Fear not the gradings

18th July 1997 at 01:00
Summer holidays loom for most teachers, but no one should be getting too overheated about the revelation this week that the Office for Standards in Education plans to give reports to heads on all teachers they inspect based on a new three-point scale (page 5). For a start this is only likely to happen in most schools once every six years. Second, it is by no means clear whether its intention is to put the skids under incompetent teachers, complacent heads or inspectors who are reluctant to hand teachers the black spot.

As far as teachers are concerned, OFSTED itself has made it abundantly clear that jobs will not be at risk solely as a result of such gradings, which inspectors will not have to justify to teachers as they do at present when naming an especially good or poor teacher. The stated intention is to provide heads with further management information. But there must be doubts about the admissibility of such reports in any subsequent dismissal hearing if the teacher is not to be given an opportunity to cross-examine the inspector who made it.

Of course, teachers doing a good job have nothing to fear. And none should be in for any unwelcome shock from inspection if their senior management team is effective in its monitoring and evaluation of classroom standards and appraisal of teacher performance. As the chief inspector has pointed out in successive annual reports, however, many schools are lacking in these respects. The prospect of reports on all teachers' performance may well make them take staff development more seriously.

Individual teacher gradings may be confidential to the head - if only because the governors must remain impartial in any subsequent dismissal hearing - but governors should certainly expect to know the numbers of good, satisfactory and unsatisfactory teachers as an indicator of the school management's performance.

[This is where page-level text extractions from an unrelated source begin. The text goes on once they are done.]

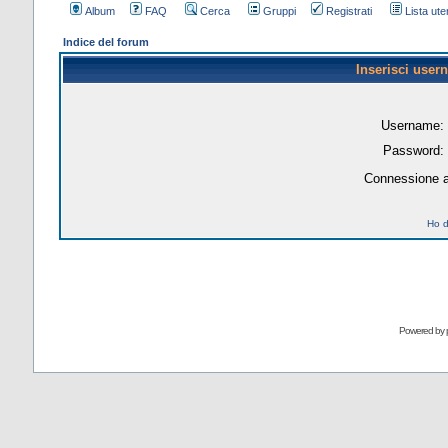
Album
FAQ
Cerca
Gruppi
Registrati
Lista uten
Indice del forum
Inserisci user
Username:
Password:
Connessione a
Ho d
Powered by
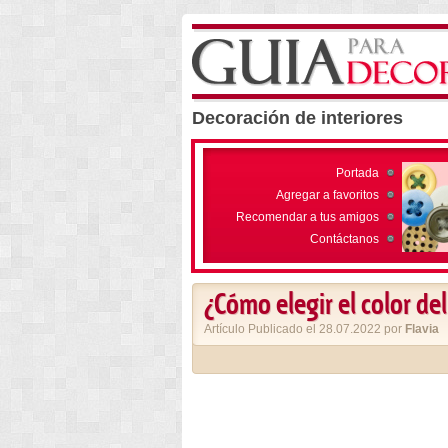
Decoración de interiores
Portada
Agregar a favoritos
Recomendar a tus amigos
Contáctanos
¿Cómo elegir el color de
Artículo Publicado el 28.07.2022 por
Flavia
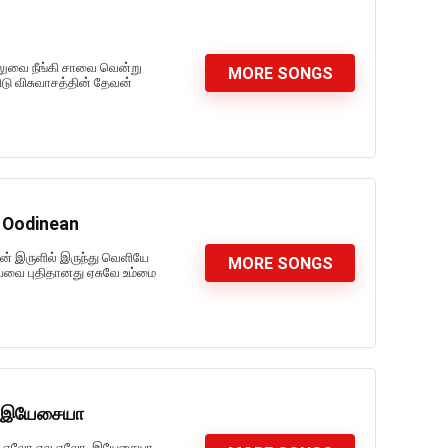
ிலுவை நீங்கி சாவை வென்று
MORE SONGS
ிடு விசுவாசத்தின் தேவன்
u Oodinean
ான் இருளில் இருந்து வெளியே
MORE SONGS
ையவை புதிதானது ஏசுவே உம்மை
லோ இயேசையா
ிஏல ஏலோ ஏல ஏலோ, இயேசையா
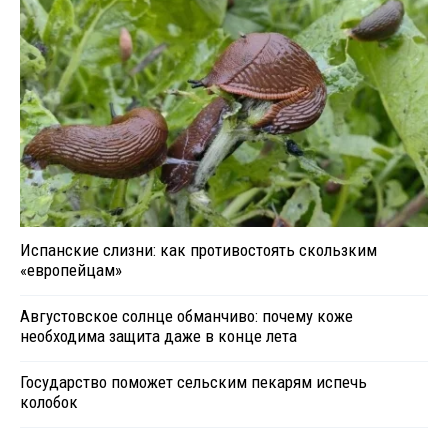
Испанские слизни: как противостоять скользким
«европейцам»
Августовское солнце обманчиво: почему коже
необходима защита даже в конце лета
Государство поможет сельским пекарям испечь
колобок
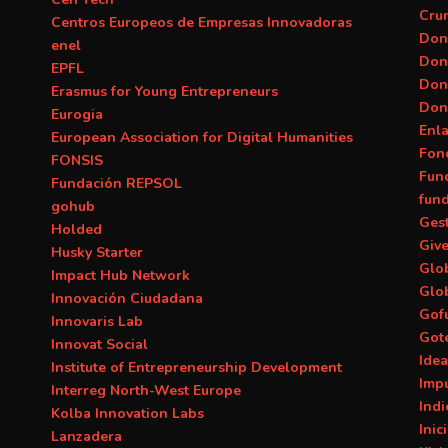
Cru
Centros Europeos de Empresas Innovadoras
Don
enel
Don
EPFL
Don
Erasmus for Young Entrepreneurs
Don
Eurogia
Enl
European Association for Digital Humanities
Fon
FONSIS
Fun
Fundación REPSOL
fun
gohub
Ges
Holded
Giv
Husky Starter
Glob
Impact Hub Network
Glo
Innovación Ciudadana
Gof
Innovaris Lab
Got
Innovat Social
Ide
Institute of Entrepreneurship Development
Imp
Interreg North-West Europe
Ind
Kolba Innovation Labs
Inic
Lanzadera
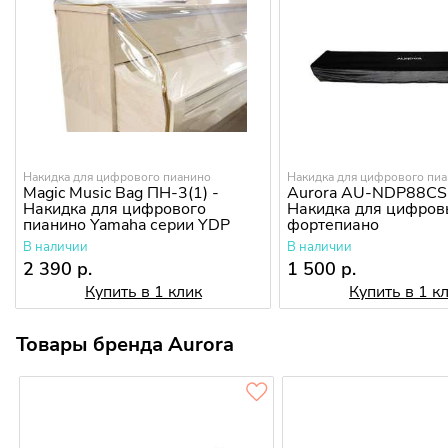
Накидка для цифрового пианино
Накидка для цифрового пи
Magic Music Bag ПН-3(1) -
Aurora AU-NDP88CS
Накидка для цифрового
Накидка для цифро
пианино Yamaha серии YDP
фортепиано
В наличии
В наличии
2 390 р.
1 500 р.
Купить в 1 клик
Купить в 1 к
Товары бренда Aurora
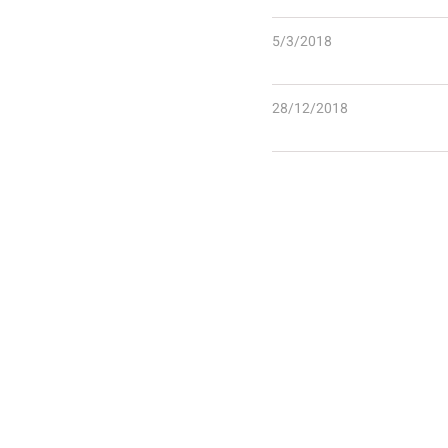
5/3/2018
28/12/2018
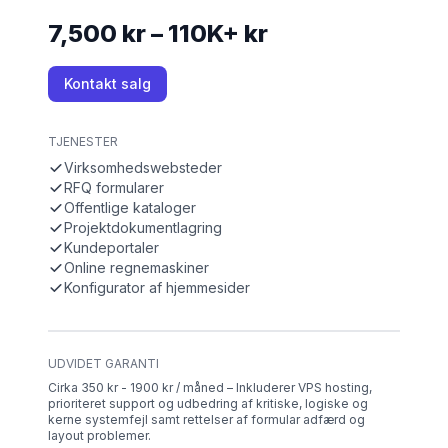
7,500 kr – 110K+ kr
Kontakt salg
TJENESTER
Virksomhedswebsteder
RFQ formularer
Offentlige kataloger
Projektdokumentlagring
Kundeportaler
Online regnemaskiner
Konfigurator af hjemmesider
UDVIDET GARANTI
Cirka 350 kr - 1900 kr / måned – Inkluderer VPS hosting,
prioriteret support og udbedring af kritiske, logiske og
kerne systemfejl samt rettelser af formular adfærd og
layout problemer.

Whether inspectors will be any less reluctant than at present to label teachers "unsatisfactory" if the band width in that category is greater remains to be seen. The chief inspector chides them for craven refusal to confront bad teaching. But such reluctance is understandable given their necessarily limited classroom observations and their need at present to justify their judgment to all concerned. Only the preternaturally inept cannot put up some pretence of competence for at least one lesson and the inspectors' national association have made it abundantly clear that they see reporting on individual teachers as a diversion from the real purpose of inspecting school management.

The new hit-and-run system might bring OFSTED's scoring rate up to the target declared by the team captain. But the risk is that broader categories more cavalierly awarded will simply diminish the quality of any information the gradings could possibly provide.

There is a progressive principle underlying the new three-point scale, however. It acknowledges that anything less than good teaching is not good enough. Why should any child have to make do with lessons that are merely satisfactory, let alone less than. Why should any teacher have to suffer the consequences of lackadaisical or incompetent colleagues?

But the chief inspectors' unremitting emphasis on failing more teachers runs counter to the more pressing imperative: the recognition that almost all schools and teachers are capable - and in need - of improvement. Yes, of course, some need it more than others or more urgently. And if insufficient progress is demonstrated then drastic action should follow without delay - certainly without having to wait up to six years for a school's next inspection to come around. But Chris Woodhead speaks as if there are legions of good honours graduate queuing up to replace the less effective in those areas which find it most difficult to recruit teachers. There are not and he bears some of the responsibility for that.

If Labour's new beginning in education is to succeed, if the ambition of the White Paper to raise standards all round is to be achieved, it needs a real head of professional steam behind the idea not just of school improvement but teacher improvement. Most teachers would have no difficulty accepting these imperatives, overcoming complacency and making the commitment. Most joined the profession to enrich children's lives, not to see them impoverished as many are forced to do daily. Most recognise the need to give the young new hope and the nation a new investment in its human capital.

Teachers need to be inspired and led, not driven by fear of the sack. Given real support, constructive appraisal and appropriate professional development, most teachers know they could and would do a better job and raise their own morale. Then they would need have no fear of inspection.